***** Textauszug *****
Nach dem Krisenjahr 2022 zeigten sich Branchenvertreter verhalten zuversichtlich. Anfang Januar 2023 waren die Gasspeicher noch gut gefüllt und es war innerhalb weniger Monate gelungen, drei Flüssiggasterminals zu installieren und einen Teil der fehlenden Gasmengen aus Russland zu ersetzen. Bundeswirtschaftsminister Robert Habeck stufte in seiner Rede die Krise als handhabbar, aber noch nicht beherrscht ein.
***** Auszüge aus Einträgen *****
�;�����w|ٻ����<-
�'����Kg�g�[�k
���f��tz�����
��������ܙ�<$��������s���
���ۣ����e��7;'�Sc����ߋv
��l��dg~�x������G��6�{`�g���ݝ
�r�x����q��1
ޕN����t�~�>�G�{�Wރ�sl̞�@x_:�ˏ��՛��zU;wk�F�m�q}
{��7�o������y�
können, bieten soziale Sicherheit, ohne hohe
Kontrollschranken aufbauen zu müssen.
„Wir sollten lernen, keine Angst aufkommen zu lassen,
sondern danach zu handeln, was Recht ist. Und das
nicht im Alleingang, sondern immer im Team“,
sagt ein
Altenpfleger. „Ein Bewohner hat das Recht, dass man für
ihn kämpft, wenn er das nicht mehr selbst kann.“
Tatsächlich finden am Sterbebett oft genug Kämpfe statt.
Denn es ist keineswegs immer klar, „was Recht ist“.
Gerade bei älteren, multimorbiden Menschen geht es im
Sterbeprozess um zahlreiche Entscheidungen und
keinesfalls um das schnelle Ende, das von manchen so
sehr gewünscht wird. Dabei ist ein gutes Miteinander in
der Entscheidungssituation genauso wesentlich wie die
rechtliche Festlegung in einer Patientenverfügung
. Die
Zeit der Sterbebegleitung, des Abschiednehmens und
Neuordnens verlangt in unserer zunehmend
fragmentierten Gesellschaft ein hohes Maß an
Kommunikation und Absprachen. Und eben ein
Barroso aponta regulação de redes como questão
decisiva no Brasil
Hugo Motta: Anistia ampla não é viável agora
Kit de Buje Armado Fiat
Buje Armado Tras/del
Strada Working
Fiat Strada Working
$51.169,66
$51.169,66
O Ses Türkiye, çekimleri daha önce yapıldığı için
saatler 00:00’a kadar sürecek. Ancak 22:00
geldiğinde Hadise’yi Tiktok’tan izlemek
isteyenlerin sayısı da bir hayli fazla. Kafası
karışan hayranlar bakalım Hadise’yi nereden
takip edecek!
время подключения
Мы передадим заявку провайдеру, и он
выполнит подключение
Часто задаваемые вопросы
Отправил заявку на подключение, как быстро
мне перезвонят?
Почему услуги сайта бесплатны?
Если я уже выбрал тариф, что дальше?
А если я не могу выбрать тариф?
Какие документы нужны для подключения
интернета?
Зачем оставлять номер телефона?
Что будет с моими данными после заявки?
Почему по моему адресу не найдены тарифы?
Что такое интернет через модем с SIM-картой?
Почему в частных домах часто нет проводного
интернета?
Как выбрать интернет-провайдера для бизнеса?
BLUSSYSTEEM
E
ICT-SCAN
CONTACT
*****
(Übungsaufgaben)
(1) Wie viele Flüssiggasterminals wurden laut dem Text über die Gasversorgung innerhalb weniger Monate installiert?
(2) Schreib den Text über die Gasversorgung nach dem Krisenjahr 2022 weiter, und zwar im Anschluss an seinen letzten Satz.

(Lösungen)
(1) Drei.

(2)
Etwas leiser waren die Stimmen, die die Hintergründe der relativ guten Versorgungslage mit Gas erläuterten. Von den geforderten Einsparungen waren bei den privaten Haushalten 14 Prozent erreicht worden, wie Klaus Müller, Bundesnetzagentur, ausführte. Andreas Feicht, Rheinenergie, berichtete, dass ein Großteil der Sparmaßnahmen von der Industrie erbracht worden sei, die Wärmeprozesse auf andere fossile Energieträger umgestellt hätten. Zeitweise sei es für Industrieunternehmen lukrativer gewesen, ihre langfristig eingekauften Energiemengen wieder am Markt zu verkaufen und die Produktion herunterzufahren. Für die Industrie habe es anstelle von Glas- oder Zementgeld Strom- und Gasgeld gegeben, brachte Maik Render, N-Ergie, die Entwicklung auf den Punkt.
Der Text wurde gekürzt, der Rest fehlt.